Is a repaired machine (one year old) dearer than normal one of the same age?
If the repaier's labor is productive, why is the one not more expensive than
the other?

Jerry,

"Since it is of the utmost importance to treat every ailment of the machinery
immediately, every large factory has, in addition to the factory workers
proper, a staff of engineer, carpenter, mechanic, fitter, etc. Their wages
form part of the variable capital, and the value of their labour is
distributed over the product" (Ibid, p. 255).

Even supervisor's wage, too forms part of the variable capital. But this
does not mean his labor is productive.
You asked, "Yet, how can living labor *be* a raw material?" Since it does
not add value in the same way as other living labors do, but simply adds its
own cost to the value of output, it is like a raw material. If there is some
saving in the waste of the material, it also increases the surplus value.
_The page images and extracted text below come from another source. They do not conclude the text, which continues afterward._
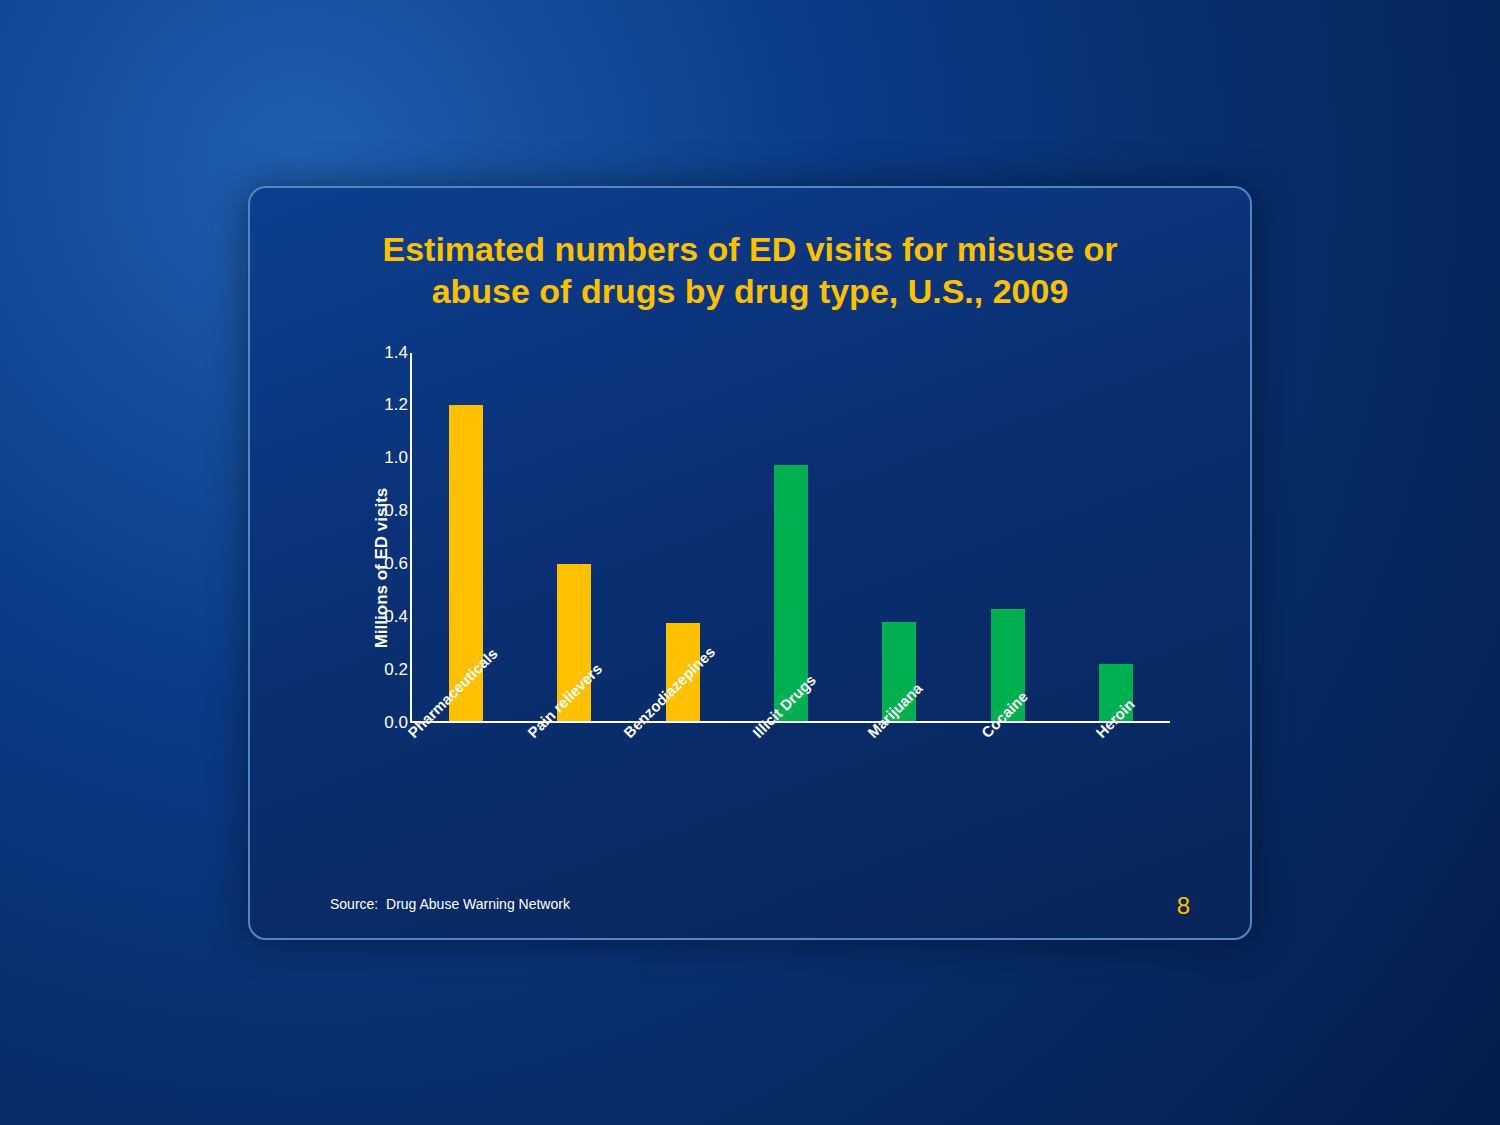Estimated numbers of ED visits for misuse or
abuse of drugs by drug type, U.S., 2009
Millions of ED visits
1.4 1.2 1.0 0.8 0.6 0.4 0.2 0.0
Pharmaceuticals
Pain relievers
Benzodiazepines
Illicit Drugs
Marijuana
Cocaine
Heroin
Source: Drug Abuse Warning Network
8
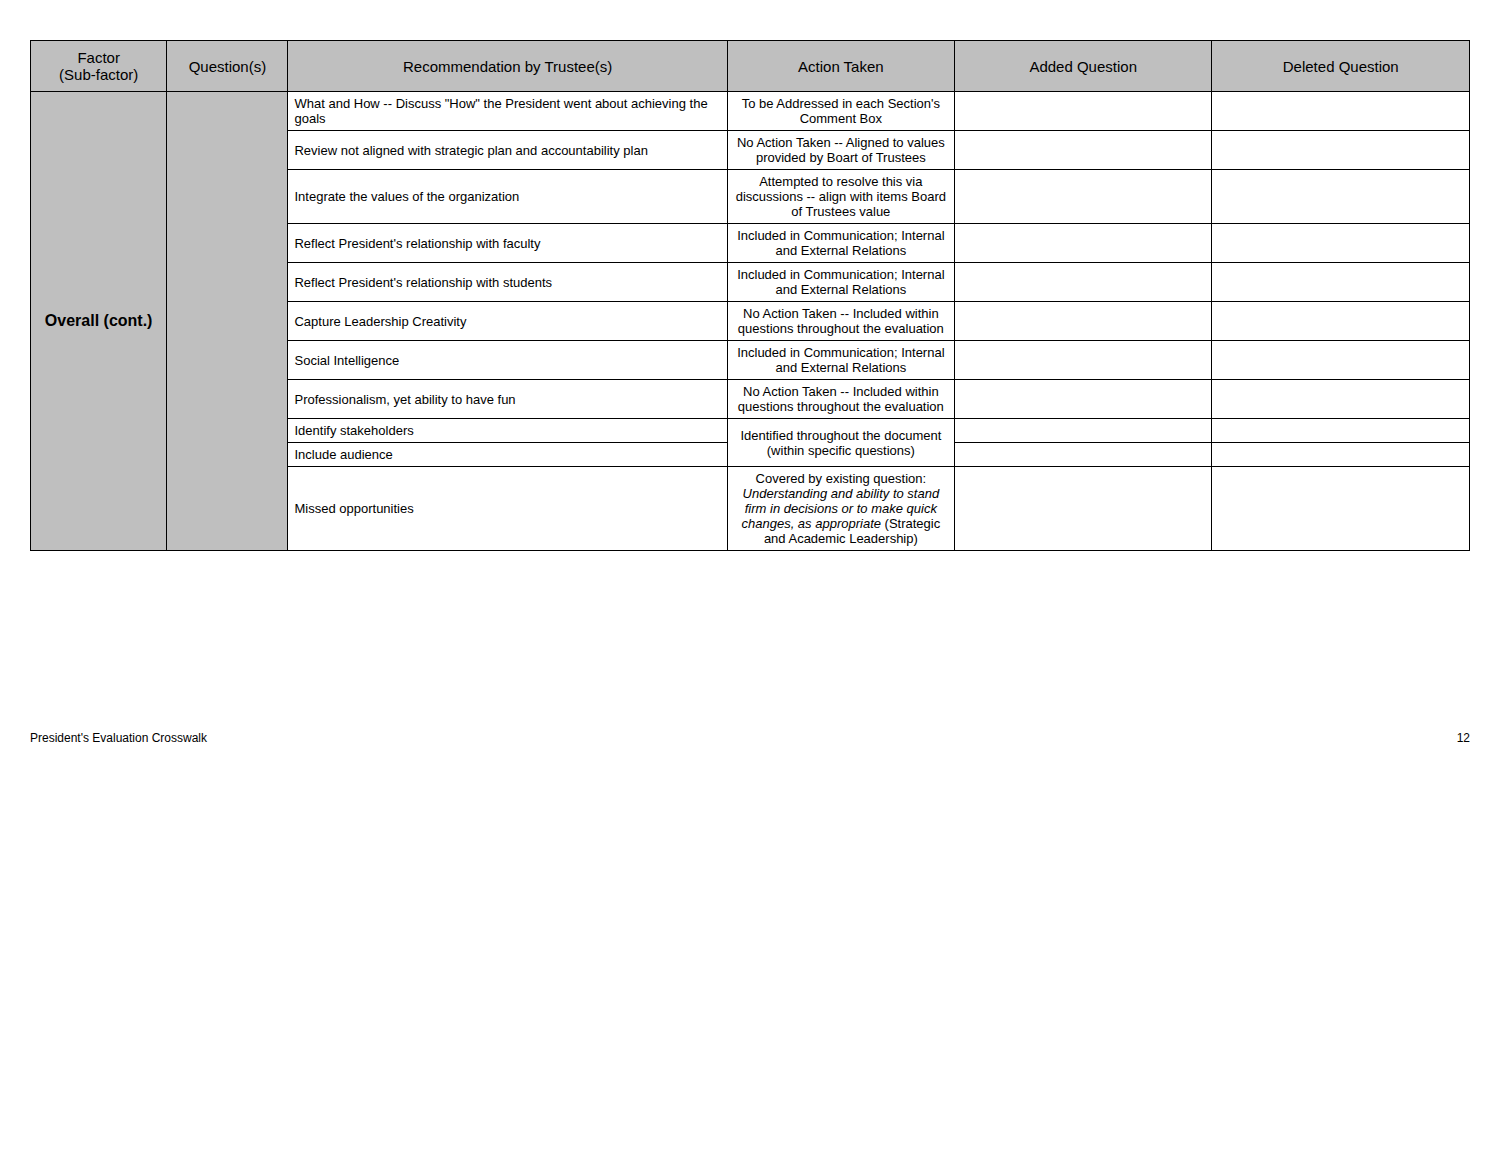| Factor (Sub-factor) | Question(s) | Recommendation by Trustee(s) | Action Taken | Added Question | Deleted Question |
| --- | --- | --- | --- | --- | --- |
| Overall (cont.) | | What and How -- Discuss "How" the President went about achieving the goals | To be Addressed in each Section's Comment Box | | |
| Review not aligned with strategic plan and accountability plan | No Action Taken -- Aligned to values provided by Boart of Trustees | | |
| Integrate the values of the organization | Attempted to resolve this via discussions -- align with items Board of Trustees value | | |
| Reflect President's relationship with faculty | Included in Communication; Internal and External Relations | | |
| Reflect President's relationship with students | Included in Communication; Internal and External Relations | | |
| Capture Leadership Creativity | No Action Taken -- Included within questions throughout the evaluation | | |
| Social Intelligence | Included in Communication; Internal and External Relations | | |
| Professionalism, yet ability to have fun | No Action Taken -- Included within questions throughout the evaluation | | |
| Identify stakeholders | Identified throughout the document (within specific questions) | | |
| Include audience | | |
| Missed opportunities | Covered by existing question: Understanding and ability to stand firm in decisions or to make quick changes, as appropriate (Strategic and Academic Leadership) | | |
President's Evaluation Crosswalk
12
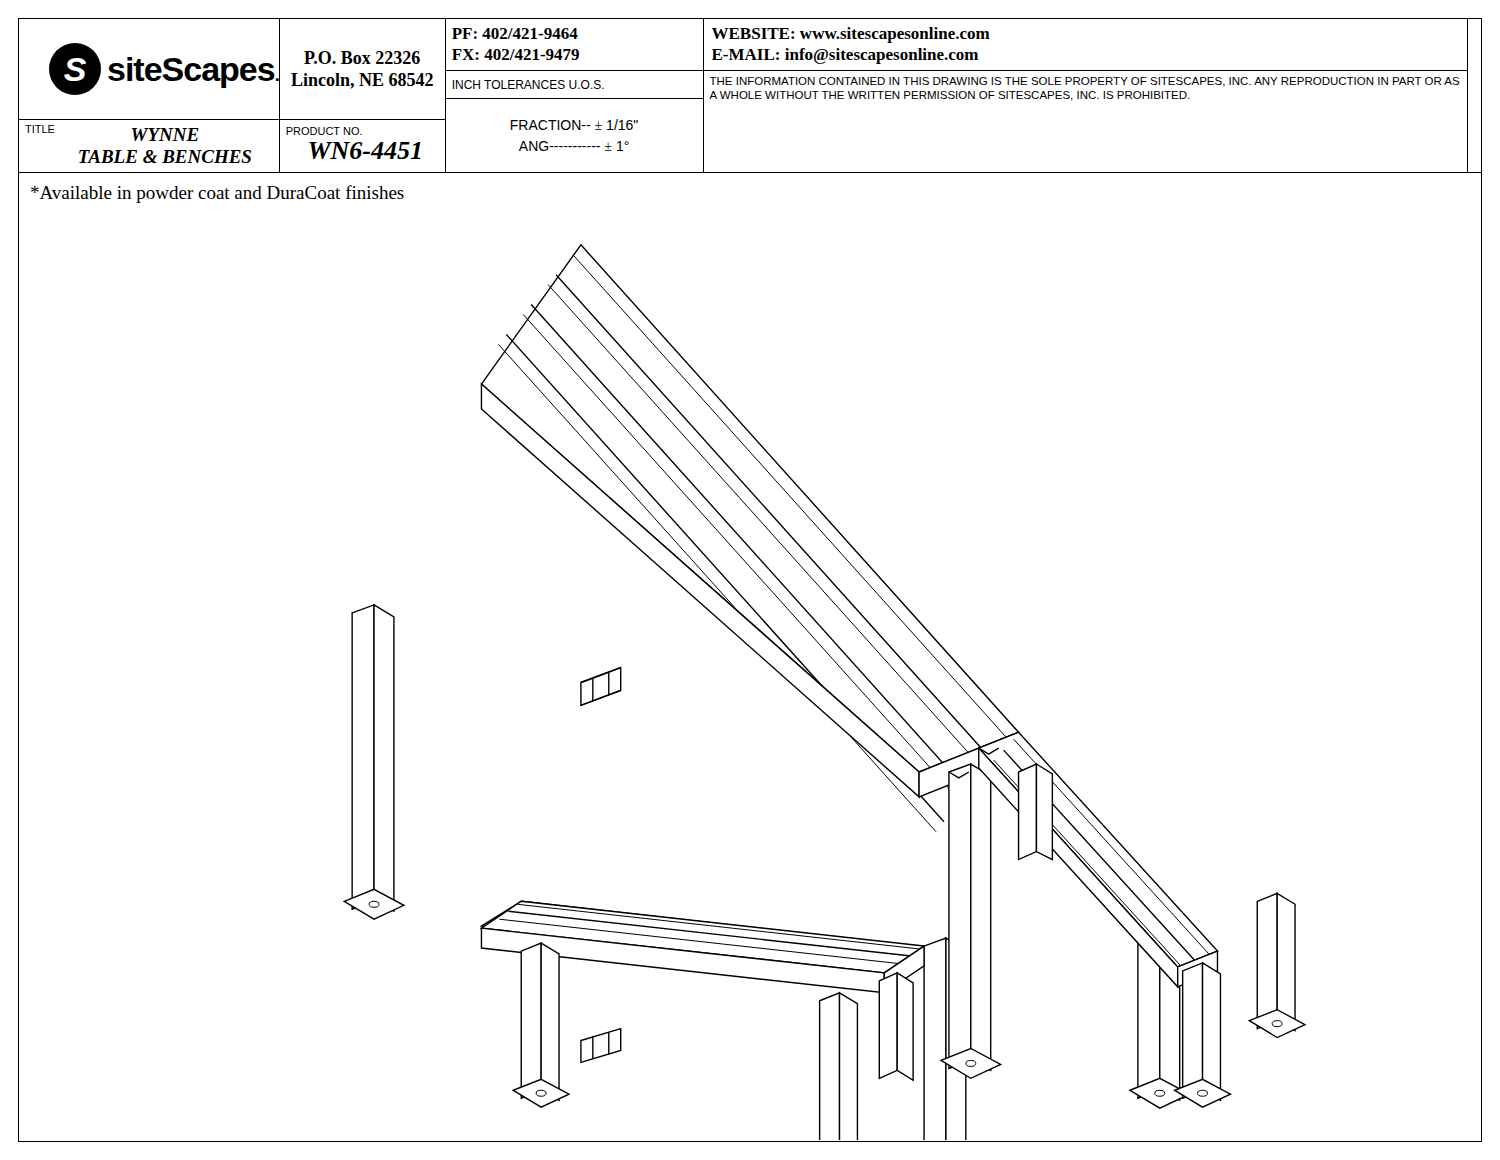siteScapes.
TITLE
WYNNE
TABLE & BENCHES
P.O. Box 22326
Lincoln, NE 68542
PRODUCT NO.
WN6-4451
PF: 402/421-9464
FX: 402/421-9479
INCH TOLERANCES U.O.S.
FRACTION-- ± 1/16"
ANG----------- ± 1°
WEBSITE: www.sitescapesonline.com
E-MAIL: info@sitescapesonline.com
THE INFORMATION CONTAINED IN THIS DRAWING IS THE SOLE PROPERTY OF SITESCAPES, INC. ANY REPRODUCTION IN PART OR AS A WHOLE WITHOUT THE WRITTEN PERMISSION OF SITESCAPES, INC. IS PROHIBITED.
*Available in powder coat and DuraCoat finishes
In that sense, I said "In Jerry's case, the surplus-value estracted from the
repairer's labor is taken to be $9 multiplied by the rate of exploitation".
If the repairing labor were productive, it would have to produce surplus
value in the same proportion as other living labors. But, because it is
unproductive, I said, it creates surplus value only upto the difference
between normal repairing cost and the actual repairing cost. It "creates"
only in the sense that was a part of the variable capital.